Firstly, you are again committing the worldwide fallacy again. in 2018, post-vaccine, measles killed 140,000 people worldwide. Second, in epidemic conditions such as the 1920s measles in the United States was killing about 7-10K people per year in the US. Third, of the people that were dying of the measles were heavily slanted towards children while with COVID the people who are dying are largely older meaning in terms of years of life at stake measles was much more threatening.
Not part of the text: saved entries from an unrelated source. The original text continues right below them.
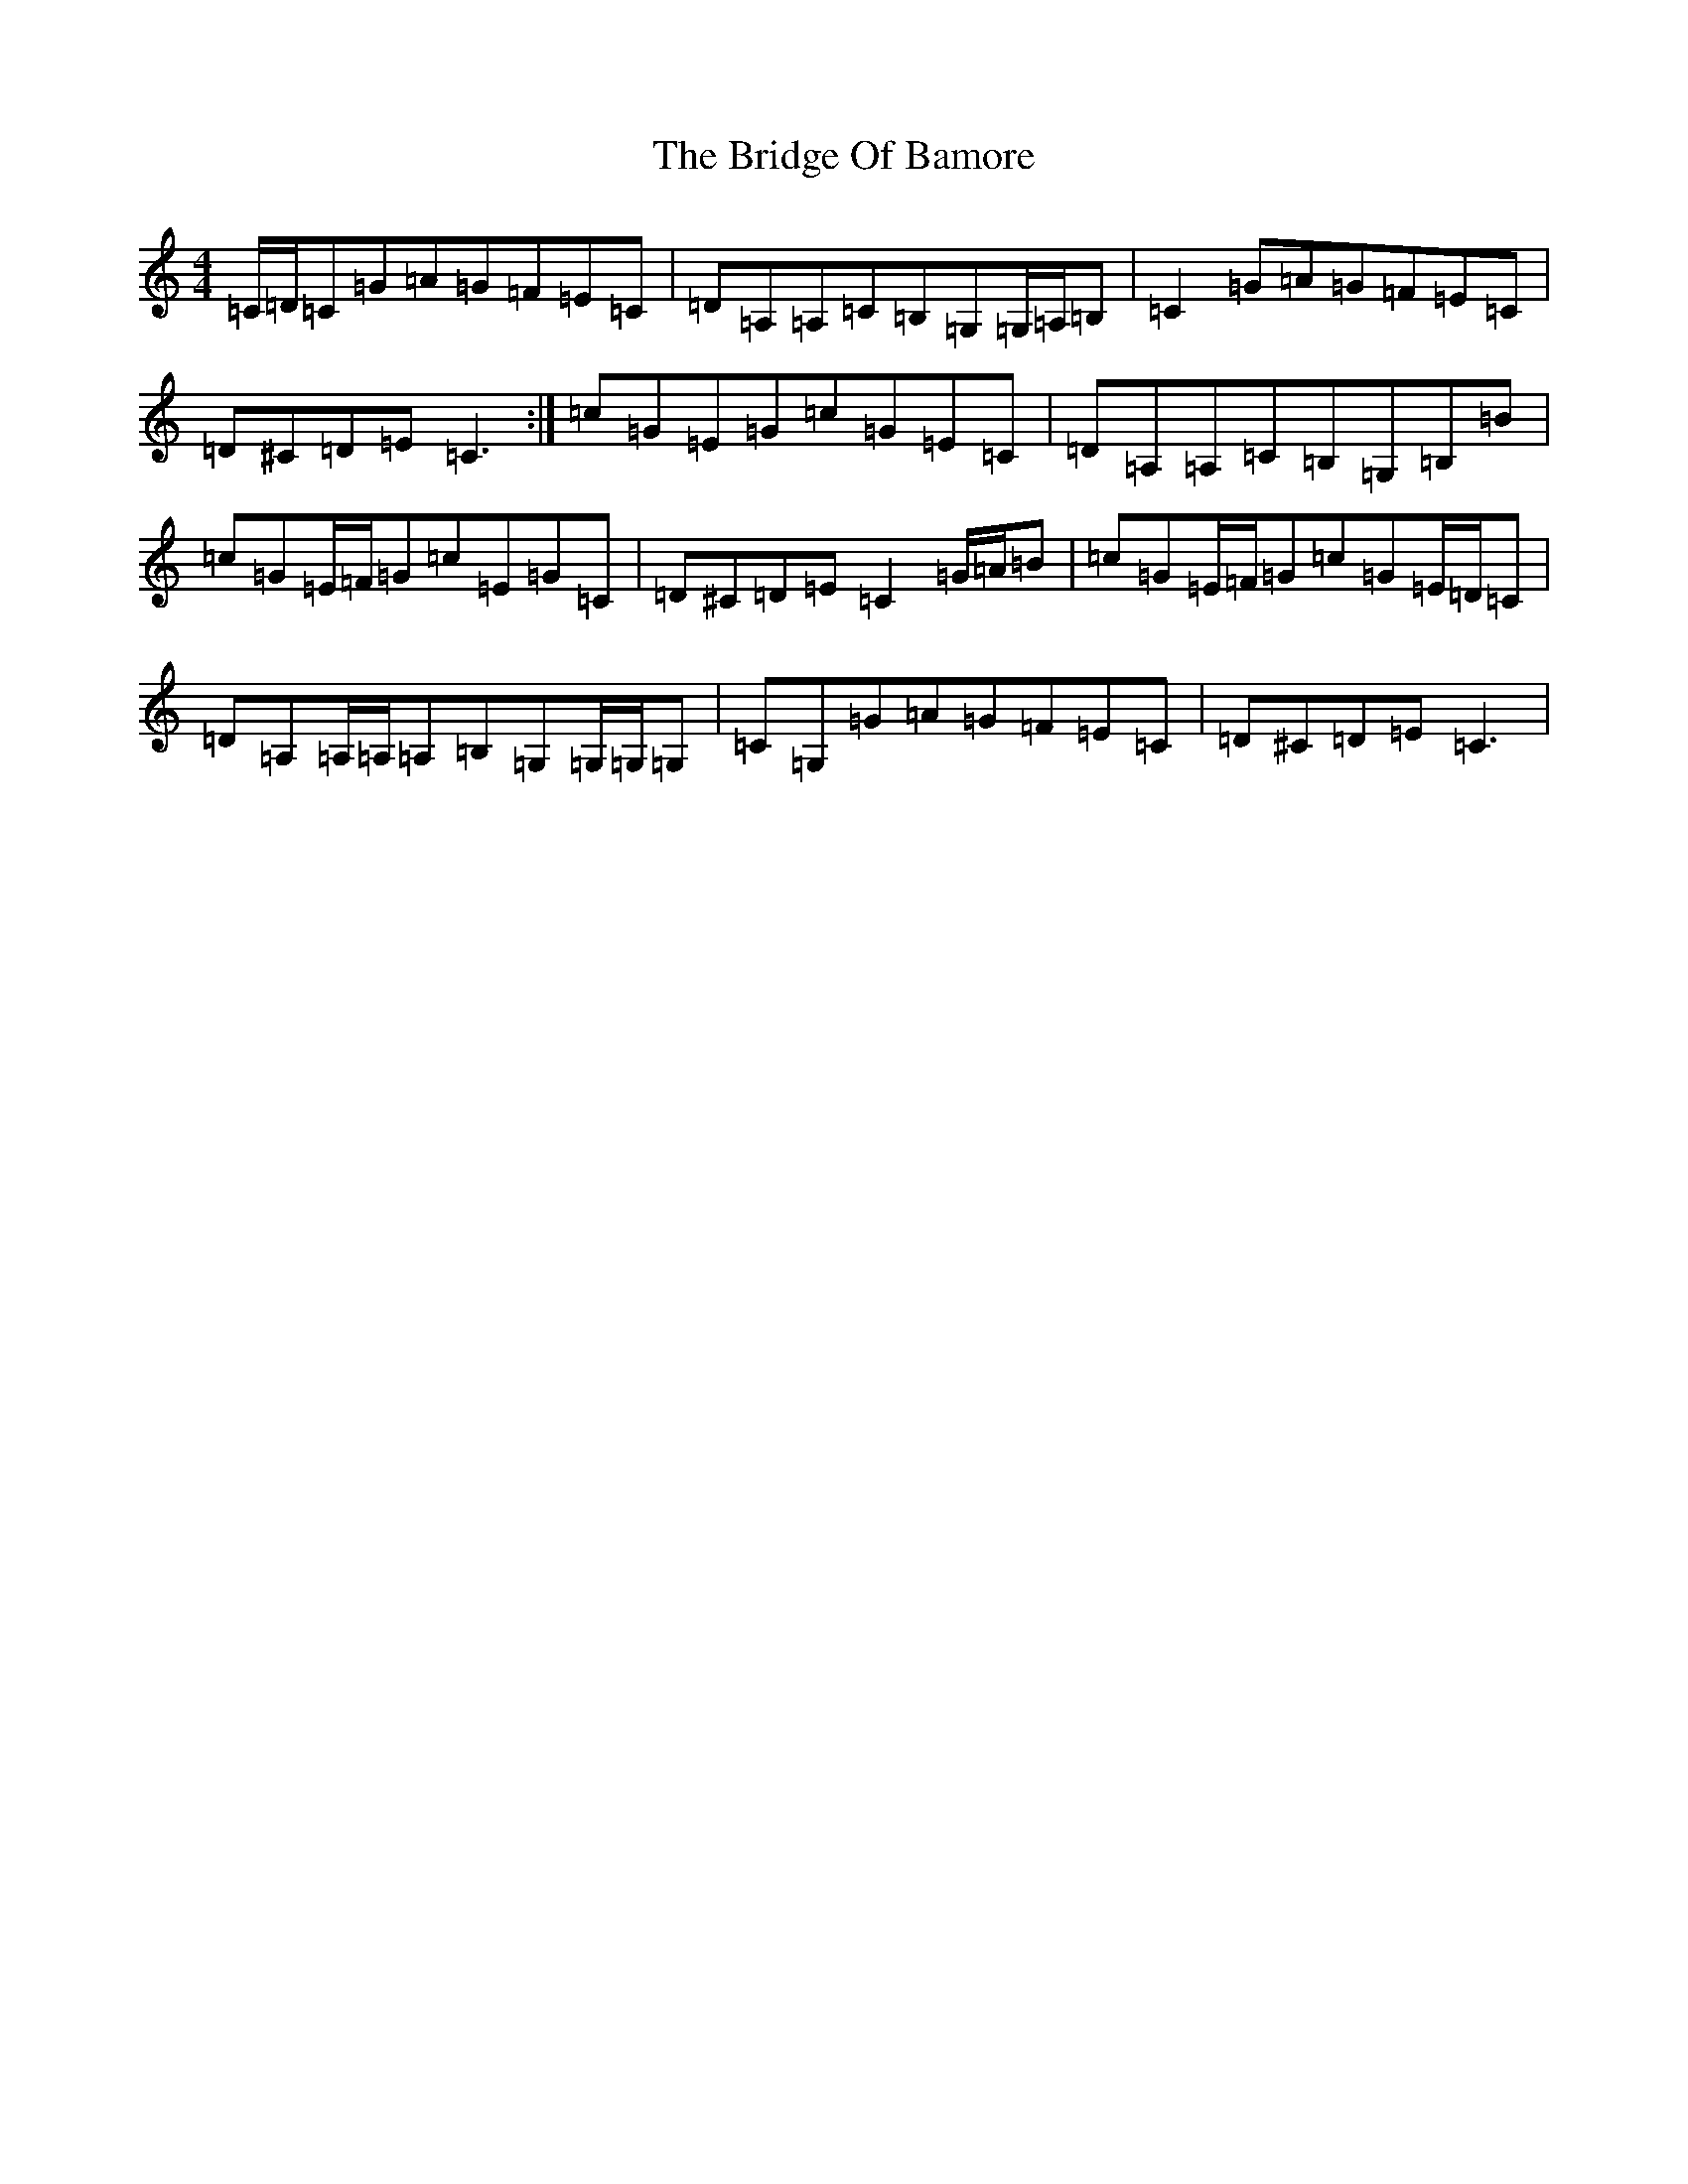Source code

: X: 2644
T: Bridge Of Bamore, The
S: https://thesession.org/tunes/6230#setting18047
R: reel
M:4/4
L:1/8
K: C Major
=C/2=D/2=C=G=A=G=F=E=C|=D=A,=A,=C=B,=G,=G,/2=A,/2=B,|=C2=G=A=G=F=E=C|=D^C=D=E=C3:|=c=G=E=G=c=G=E=C|=D=A,=A,=C=B,=G,=B,=B|=c=G=E/2=F/2=G=c=E=G=C|=D^C=D=E=C2=G/2=A/2=B|=c=G=E/2=F/2=G=c=G=E/2=D/2=C|=D=A,=A,/2=A,/2=A,=B,=G,=G,/2=G,/2=G,|=C=G,=G=A=G=F=E=C|=D^C=D=E=C3|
Fourth, COVID is a novel disease and one of the problems (which BTW is the primary reason which even with waning immunity against both illness and serious illness the vaccines are still working with death) is that when introduced the immune systems don't know how to deal with it....once the immune system recognizes it it does better....so when you had it introduced to indigenous populations that had not experienced measles (such as native americans or Hawaiians) the death rate approached 30%. Fifth, the death rate for the respiratory form of the disease was also 30% in the 20s, irrespective of whether indigenous or not. Sixth, measles had the potential to leave very severe permanent damage (much more than long covid) including lung scaring, blindness and infertility. Seventh, you constantly insist on using the COVID death rate number we know is somewhat inflated. Eighth, unlike COVID vaccines so far, the measles was very good at giving long lasting immunity after the defined series of shots...and despite all that we still haven't been able to irradicate it (I was exposed during the Disneyland incident and had to get the emergency booster).
Not saying COVID isn't bad. Not saying both diseases aren't bad. But measles was much more of a societal threat...the chief difference is measles was endemic while COVID is not.